The perception of morale at the department depends on how you splice and dice the numbers.

DHS continues to rank last among large agencies on the Partnership for Public Service’s Best Places to Work in the Federal Government rankings, despite some incremental improvements in recent years.

The department’s employee engagement index improved by 2 points in 2019 and has gone up 9% since 2015, Bailey said.

“We’re talking about an average when we talk about DHS,” Max Stier, president and CEO of the Partnership for Public Service. “We have components that are exceptional, and then you have ones that are struggling more. Pulling that apart is very valuable.”

DHS’ Office of Countering Weapons of Mass Destruction ranked dead last among 415 government subcomponents on the 2019 rankings.

The department’s Office of Intelligence and Analysis is also ranked near the bottom, but it did improve its engagement score by 13 points in 2019.

It’s a different story at the Coast Guard, which has consistently improved year after year.

“What plagues [the Transportation Security Administration] is going to be completely different than what the Coast Guard faces,” Currie said. “The Coast Guard is an agency that has been around for many, many years.
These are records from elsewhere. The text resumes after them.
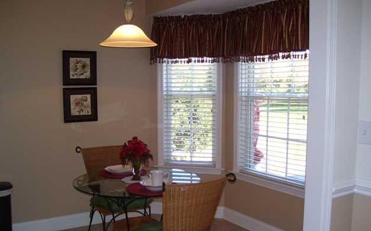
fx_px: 394
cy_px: 138
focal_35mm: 39
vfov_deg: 32.7
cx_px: 184
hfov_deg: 50.4
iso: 80
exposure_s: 1/60
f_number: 2.7
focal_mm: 6
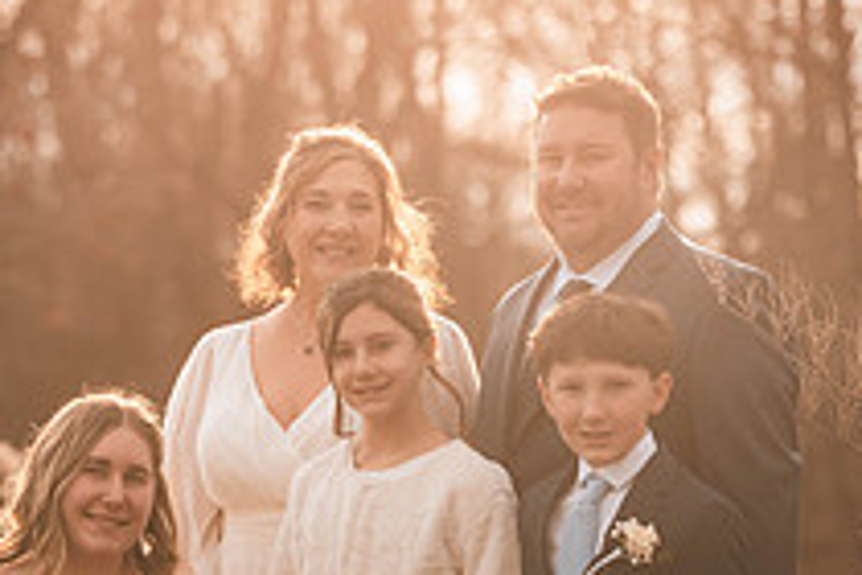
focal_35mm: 214
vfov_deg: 6.4
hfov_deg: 9.6
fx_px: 5124
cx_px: 349
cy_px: 583
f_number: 2.8
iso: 400
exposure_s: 1/2500
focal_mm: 100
It has a strong leadership culture. It has its own academy, well-grounded management principles and a structure and hierarchy. It’s understandable that TSA is going to take much longer to the point where they’ve addressed their morale issues.”
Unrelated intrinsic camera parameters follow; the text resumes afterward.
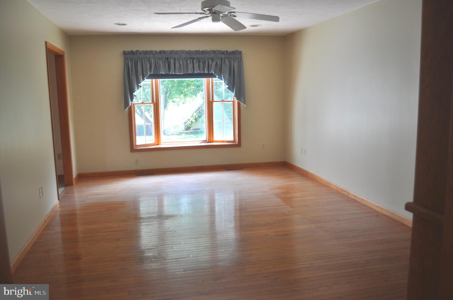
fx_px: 415
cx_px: 226
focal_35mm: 33
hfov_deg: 57.3
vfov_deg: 39.9
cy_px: 150
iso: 320
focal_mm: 22
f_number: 4
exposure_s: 1/60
Though the Secret Service has historically struggled, the agency continued its multi-year upward trajectory in 2019. Its engagement score improved by nearly 9% last year, following an 11% jump in 2018.

Both GAO and DHS said those scores are promising signs that attempts by Secret Secret leadership to listen to employee feedback and implement child care subsidies, tuition reimbursements and other wellness initiatives are paying off.

“This progress is a result of paying attention to FEVS data and reaching out directly to employees to solicit feedback on root causes of dissatisfaction,” Bailey said. “It is a textbook example and it is paying off.”

Stier attributed much of the success at the Secret Service to its former director, Randolph “Tex” Alles.

Alles left the Secret Service last year. Today, he serves as DHS’ acting undersecretary for management.

“There’s no one better for that position,” Stier said. “There’s a lot more that he could do.”

DHS has had five different undersecretaries for management within the past five years, which Stier said has done little to create continuity for the DHS workforce.

Without a permanent undersecretary for management, it’s been largely up to Bailey to lead DHS’ efforts to streamline hiring and disciplinary procedures.

The department recently established a process management oversight council, which studies DHS’ disciplinary procedures and its response to poor or under-performing employees, Bailey said.

“We brought in our offices of professional responsibility as well as our security offices, to really look at all of the allegations, look at how we’re handling those disciplinary actions [and] performance-based actions,” she said. “[We’re] making sure not just that we’re consistent but that we’re handling those things in a timely fashion.”

It currently takes DHS anywhere from 120-to-240 days to remove an employee, Bailey said.

“The core part of this actually is a management problem as opposed to a rule problem,” Stier said. “Managers aren’t actually selected for their capabilities around hiring and firing people [and] giving good performance feedback, and they’re not held accountable for it.”

As for hiring, DHS plans to at last begin implementing its new, highly anticipated cyber personnel system, which has been under development since 2016, later this year.

Bailey said she expects to use the new personnel system to hire 150 people in 2020, and another 350 in 2021. Those new hires will be placed within CISA and the department’s chief information officer shop, Bailey added.